The Commission said that the New Zealand College of Midwives and NZNO both had submitted that they considered it a responsibility of nurses and midwives to give accurately and timely information about abortion services and referrals. But others, including the New Zealand Medical Association and Nurse Practitioners New Zealand supported the retention of current conscientious objection provisions.
In response the commission suggested two options – the first being to maintain the current conscientious objection legal provisions and the second to require health practitioners to promptly disclose their objection and refer women to another health practitioner or abortion service provider.
Last week Justice Minister Andrew Little said that the issue of abortion was personal for each MP and he would be talking to colleagues across all parties before progressing further with the Commission’s report and proposals.
Law Commission Proposals
- No statutory test required for abortion at any gestation level.
- The decision whether to have an abortion would be made by a woman in consultation with her health practitioner.
- A new statutory test would be introduced under health legislation to replace the current one under the Crimes Act.
- The health practitioner who intends to perform the abortion would need to “reasonably believe the abortion is appropriate in the circumstances, having regard to the woman’s physical and mental health and wellbeing”.
- No statutory test for pregnancies of not more than 22 weeks gestation (same as Model A).
- A health practitioner would need to carry out statutory test (as in Model B) for pregnancies of more than 22 weeks gestation.
Other related proposals
- Change legalisation so women can access abortion services directly, or be referred by any health practitioner they choose to consult (for example, a GP, nurse, midwife or counsellor).
- Remove the legal requirement for abortions to be performed by a doctor to allow them to be performed (or administered in case of EMA) by health practitioners with appropriate qualifications and experience for the method of abortion. This could include registered nurses and midwives.
- Repeal the requirement for abortions to be performed at a facility licensed by the Abortion Supervisory Committee (particularly EMA) and instead require facilities providing surgical abortions to be governed the same way as similar level health services.

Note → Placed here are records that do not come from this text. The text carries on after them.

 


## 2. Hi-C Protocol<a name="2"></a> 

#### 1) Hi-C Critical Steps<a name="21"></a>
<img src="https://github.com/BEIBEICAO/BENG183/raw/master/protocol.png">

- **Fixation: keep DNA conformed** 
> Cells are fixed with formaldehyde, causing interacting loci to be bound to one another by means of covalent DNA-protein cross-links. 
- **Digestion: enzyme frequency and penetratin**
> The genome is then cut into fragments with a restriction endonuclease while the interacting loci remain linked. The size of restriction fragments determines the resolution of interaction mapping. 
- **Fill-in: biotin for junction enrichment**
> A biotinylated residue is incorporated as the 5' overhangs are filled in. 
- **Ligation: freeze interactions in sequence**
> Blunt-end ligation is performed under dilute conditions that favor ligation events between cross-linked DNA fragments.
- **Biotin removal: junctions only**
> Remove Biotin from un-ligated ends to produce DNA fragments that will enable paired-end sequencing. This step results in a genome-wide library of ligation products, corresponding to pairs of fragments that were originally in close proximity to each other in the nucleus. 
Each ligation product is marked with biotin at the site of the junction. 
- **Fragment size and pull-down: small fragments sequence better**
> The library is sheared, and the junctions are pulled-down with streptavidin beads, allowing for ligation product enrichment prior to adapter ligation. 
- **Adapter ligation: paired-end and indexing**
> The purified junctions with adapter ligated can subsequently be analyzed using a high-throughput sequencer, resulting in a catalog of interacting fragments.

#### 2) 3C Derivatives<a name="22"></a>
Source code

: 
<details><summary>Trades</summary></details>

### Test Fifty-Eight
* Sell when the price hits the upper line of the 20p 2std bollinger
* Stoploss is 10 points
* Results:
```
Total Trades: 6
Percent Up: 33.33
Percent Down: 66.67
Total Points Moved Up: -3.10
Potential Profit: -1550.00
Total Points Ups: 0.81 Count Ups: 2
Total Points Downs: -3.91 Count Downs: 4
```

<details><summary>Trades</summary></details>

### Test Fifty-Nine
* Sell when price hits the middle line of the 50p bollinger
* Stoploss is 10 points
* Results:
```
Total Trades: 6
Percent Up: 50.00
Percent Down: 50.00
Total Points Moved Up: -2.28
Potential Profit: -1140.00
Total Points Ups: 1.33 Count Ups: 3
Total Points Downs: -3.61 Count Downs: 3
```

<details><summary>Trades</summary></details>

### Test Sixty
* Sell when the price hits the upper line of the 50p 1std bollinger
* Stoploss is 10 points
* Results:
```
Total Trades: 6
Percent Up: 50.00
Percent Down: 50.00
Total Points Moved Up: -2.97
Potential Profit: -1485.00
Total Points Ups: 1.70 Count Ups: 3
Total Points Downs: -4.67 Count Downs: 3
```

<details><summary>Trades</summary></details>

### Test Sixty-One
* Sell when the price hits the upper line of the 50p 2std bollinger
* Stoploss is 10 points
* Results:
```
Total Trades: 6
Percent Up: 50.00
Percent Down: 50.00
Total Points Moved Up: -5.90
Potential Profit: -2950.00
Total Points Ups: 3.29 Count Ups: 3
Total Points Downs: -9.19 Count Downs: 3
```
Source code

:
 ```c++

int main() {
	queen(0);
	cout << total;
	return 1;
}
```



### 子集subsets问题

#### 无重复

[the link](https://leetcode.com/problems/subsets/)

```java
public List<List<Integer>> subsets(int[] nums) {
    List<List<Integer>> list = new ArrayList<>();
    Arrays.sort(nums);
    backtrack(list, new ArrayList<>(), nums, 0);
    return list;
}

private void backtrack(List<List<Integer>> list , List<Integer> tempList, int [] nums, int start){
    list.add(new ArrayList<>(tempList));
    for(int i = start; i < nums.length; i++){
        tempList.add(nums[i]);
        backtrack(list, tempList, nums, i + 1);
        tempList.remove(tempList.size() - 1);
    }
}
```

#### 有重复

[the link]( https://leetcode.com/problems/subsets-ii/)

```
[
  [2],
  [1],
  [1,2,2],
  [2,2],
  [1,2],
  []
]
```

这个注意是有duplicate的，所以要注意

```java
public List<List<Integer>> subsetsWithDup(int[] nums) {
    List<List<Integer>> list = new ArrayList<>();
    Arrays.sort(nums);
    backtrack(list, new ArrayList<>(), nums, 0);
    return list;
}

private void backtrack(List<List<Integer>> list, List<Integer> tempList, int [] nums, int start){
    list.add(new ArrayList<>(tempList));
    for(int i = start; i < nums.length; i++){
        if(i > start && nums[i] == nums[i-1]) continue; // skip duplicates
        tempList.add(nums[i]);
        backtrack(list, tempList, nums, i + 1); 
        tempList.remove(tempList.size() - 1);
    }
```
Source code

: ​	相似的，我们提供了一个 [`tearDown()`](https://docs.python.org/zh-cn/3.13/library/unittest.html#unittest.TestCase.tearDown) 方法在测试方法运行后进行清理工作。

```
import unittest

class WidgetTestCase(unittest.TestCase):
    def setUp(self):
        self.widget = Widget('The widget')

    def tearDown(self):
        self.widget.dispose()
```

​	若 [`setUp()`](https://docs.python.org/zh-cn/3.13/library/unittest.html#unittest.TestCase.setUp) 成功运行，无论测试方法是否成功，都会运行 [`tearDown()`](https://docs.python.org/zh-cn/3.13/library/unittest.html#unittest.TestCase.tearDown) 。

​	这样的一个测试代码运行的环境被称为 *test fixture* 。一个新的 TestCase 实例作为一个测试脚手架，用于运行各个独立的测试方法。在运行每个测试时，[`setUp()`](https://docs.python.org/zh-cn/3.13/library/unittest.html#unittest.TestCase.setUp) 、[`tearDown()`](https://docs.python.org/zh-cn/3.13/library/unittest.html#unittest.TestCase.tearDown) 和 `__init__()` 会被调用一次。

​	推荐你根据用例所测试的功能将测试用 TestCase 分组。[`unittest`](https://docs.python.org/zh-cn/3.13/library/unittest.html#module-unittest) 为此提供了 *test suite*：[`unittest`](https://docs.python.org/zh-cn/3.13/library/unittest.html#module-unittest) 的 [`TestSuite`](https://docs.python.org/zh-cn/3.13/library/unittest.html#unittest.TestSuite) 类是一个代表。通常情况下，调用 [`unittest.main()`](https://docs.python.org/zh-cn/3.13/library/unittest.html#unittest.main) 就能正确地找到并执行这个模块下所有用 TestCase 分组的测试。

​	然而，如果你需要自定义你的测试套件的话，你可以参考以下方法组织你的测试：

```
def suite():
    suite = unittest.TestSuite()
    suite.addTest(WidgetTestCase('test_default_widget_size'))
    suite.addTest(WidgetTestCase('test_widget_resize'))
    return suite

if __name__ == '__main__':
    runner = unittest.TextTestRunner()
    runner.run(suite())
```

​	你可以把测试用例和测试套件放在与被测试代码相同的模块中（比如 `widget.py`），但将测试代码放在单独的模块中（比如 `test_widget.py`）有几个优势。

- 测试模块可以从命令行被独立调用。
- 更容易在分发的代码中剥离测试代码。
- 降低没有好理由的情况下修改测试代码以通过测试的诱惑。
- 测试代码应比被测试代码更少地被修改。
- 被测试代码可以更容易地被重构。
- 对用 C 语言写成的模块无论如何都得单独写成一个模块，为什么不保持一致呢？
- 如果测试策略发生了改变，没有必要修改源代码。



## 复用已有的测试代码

- Service standards should require abortion service providers have counselling available to women considering abortion or who have had an abortion.
- Repeal the criminal offences for abortion or amend them so that they only apply to unqualified people who perform abortions.
At present, under the Contraception, Sterilisation, and Abortion Act 1977, it is unlawful for an abortion to be carried out unless it is authorised by two ‘certifying consultant’ doctors. To authorise an abortion, these consultants must believe the situation meets one of the criteria under Section 187A of the Crimes Act 1961, which include that continuing the pregnancy would result in serious danger to the physical or mental health of the woman or there would be a substantial risk that the child would be ‘seriously handicapped’.
- The latest abortion statistics show that that 13,285 abortions were performed in 2017 – down from a peak of 18,511 in 2003.
- The general abortion rate (abortions per 1,000 women aged 15–44 years) was 13.7 per 1,000 women in 2017, slightly up on 2016’s 13.5 rate which was the lowest in over 25 years.
- The statistics, released by Stats NZ in June 2018, also showed that most abortions (64 per cent) were a woman’s first abortion and 59 per cent were performed before the 10th week of the pregnancy – up on 57 per cent last year.